***** PROVIDED DATA

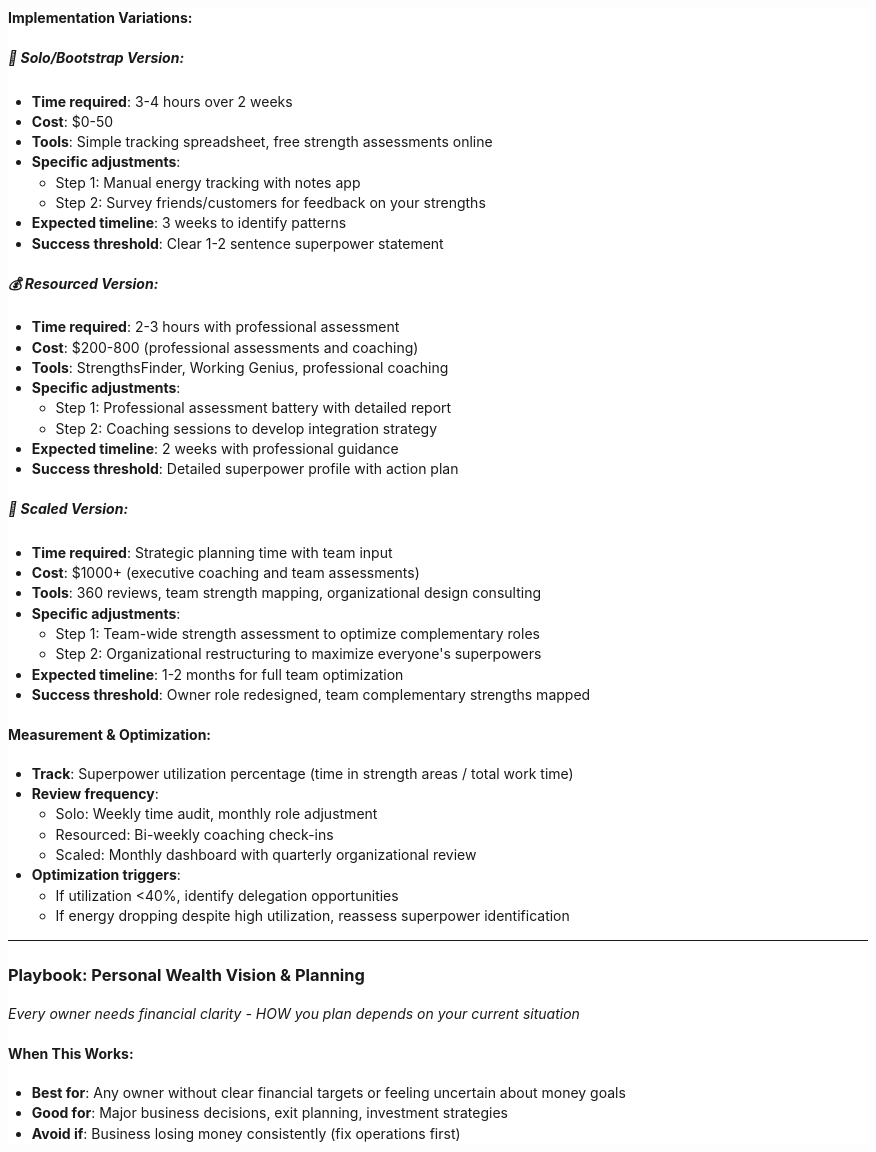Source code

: #### Implementation Variations:

##### 🚀 Solo/Bootstrap Version:
- **Time required**: 3-4 hours over 2 weeks
- **Cost**: $0-50
- **Tools**: Simple tracking spreadsheet, free strength assessments online
- **Specific adjustments**:
  - Step 1: Manual energy tracking with notes app
  - Step 2: Survey friends/customers for feedback on your strengths
- **Expected timeline**: 3 weeks to identify patterns
- **Success threshold**: Clear 1-2 sentence superpower statement

##### 💰 Resourced Version:
- **Time required**: 2-3 hours with professional assessment
- **Cost**: $200-800 (professional assessments and coaching)
- **Tools**: StrengthsFinder, Working Genius, professional coaching
- **Specific adjustments**:
  - Step 1: Professional assessment battery with detailed report
  - Step 2: Coaching sessions to develop integration strategy
- **Expected timeline**: 2 weeks with professional guidance
- **Success threshold**: Detailed superpower profile with action plan

##### 🏢 Scaled Version:
- **Time required**: Strategic planning time with team input
- **Cost**: $1000+ (executive coaching and team assessments)
- **Tools**: 360 reviews, team strength mapping, organizational design consulting
- **Specific adjustments**:
  - Step 1: Team-wide strength assessment to optimize complementary roles
  - Step 2: Organizational restructuring to maximize everyone's superpowers
- **Expected timeline**: 1-2 months for full team optimization
- **Success threshold**: Owner role redesigned, team complementary strengths mapped

#### Measurement & Optimization:
- **Track**: Superpower utilization percentage (time in strength areas / total work time)
- **Review frequency**: 
  - Solo: Weekly time audit, monthly role adjustment
  - Resourced: Bi-weekly coaching check-ins
  - Scaled: Monthly dashboard with quarterly organizational review
- **Optimization triggers**:
  - If utilization <40%, identify delegation opportunities
  - If energy dropping despite high utilization, reassess superpower identification

---

### Playbook: Personal Wealth Vision & Planning
*Every owner needs financial clarity - HOW you plan depends on your current situation*

#### When This Works:
- **Best for**: Any owner without clear financial targets or feeling uncertain about money goals
- **Good for**: Major business decisions, exit planning, investment strategies
- **Avoid if**: Business losing money consistently (fix operations first)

**********

HOW TO COMPLETE THIS TASK: Set down the text of the rows above word for word and line by line, leaving the picture out.

TASK RESULT:
Source code

: #### Implementation Variations:

##### 🚀 Solo/Bootstrap Version:
- **Time required**: 3-4 hours over 2 weeks
- **Cost**: $0-50
- **Tools**: Simple tracking spreadsheet, free strength assessments online
- **Specific adjustments**:
  - Step 1: Manual energy tracking with notes app
  - Step 2: Survey friends/customers for feedback on your strengths
- **Expected timeline**: 3 weeks to identify patterns
- **Success threshold**: Clear 1-2 sentence superpower statement

##### 💰 Resourced Version:
- **Time required**: 2-3 hours with professional assessment
- **Cost**: $200-800 (professional assessments and coaching)
- **Tools**: StrengthsFinder, Working Genius, professional coaching
- **Specific adjustments**:
  - Step 1: Professional assessment battery with detailed report
  - Step 2: Coaching sessions to develop integration strategy
- **Expected timeline**: 2 weeks with professional guidance
- **Success threshold**: Detailed superpower profile with action plan

##### 🏢 Scaled Version:
- **Time required**: Strategic planning time with team input
- **Cost**: $1000+ (executive coaching and team assessments)
- **Tools**: 360 reviews, team strength mapping, organizational design consulting
- **Specific adjustments**:
  - Step 1: Team-wide strength assessment to optimize complementary roles
  - Step 2: Organizational restructuring to maximize everyone's superpowers
- **Expected timeline**: 1-2 months for full team optimization
- **Success threshold**: Owner role redesigned, team complementary strengths mapped

#### Measurement & Optimization:
- **Track**: Superpower utilization percentage (time in strength areas / total work time)
- **Review frequency**: 
  - Solo: Weekly time audit, monthly role adjustment
  - Resourced: Bi-weekly coaching check-ins
  - Scaled: Monthly dashboard with quarterly organizational review
- **Optimization triggers**:
  - If utilization <40%, identify delegation opportunities
  - If energy dropping despite high utilization, reassess superpower identification

---

### Playbook: Personal Wealth Vision & Planning
*Every owner needs financial clarity - HOW you plan depends on your current situation*

#### When This Works:
- **Best for**: Any owner without clear financial targets or feeling uncertain about money goals
- **Good for**: Major business decisions, exit planning, investment strategies
- **Avoid if**: Business losing money consistently (fix operations first)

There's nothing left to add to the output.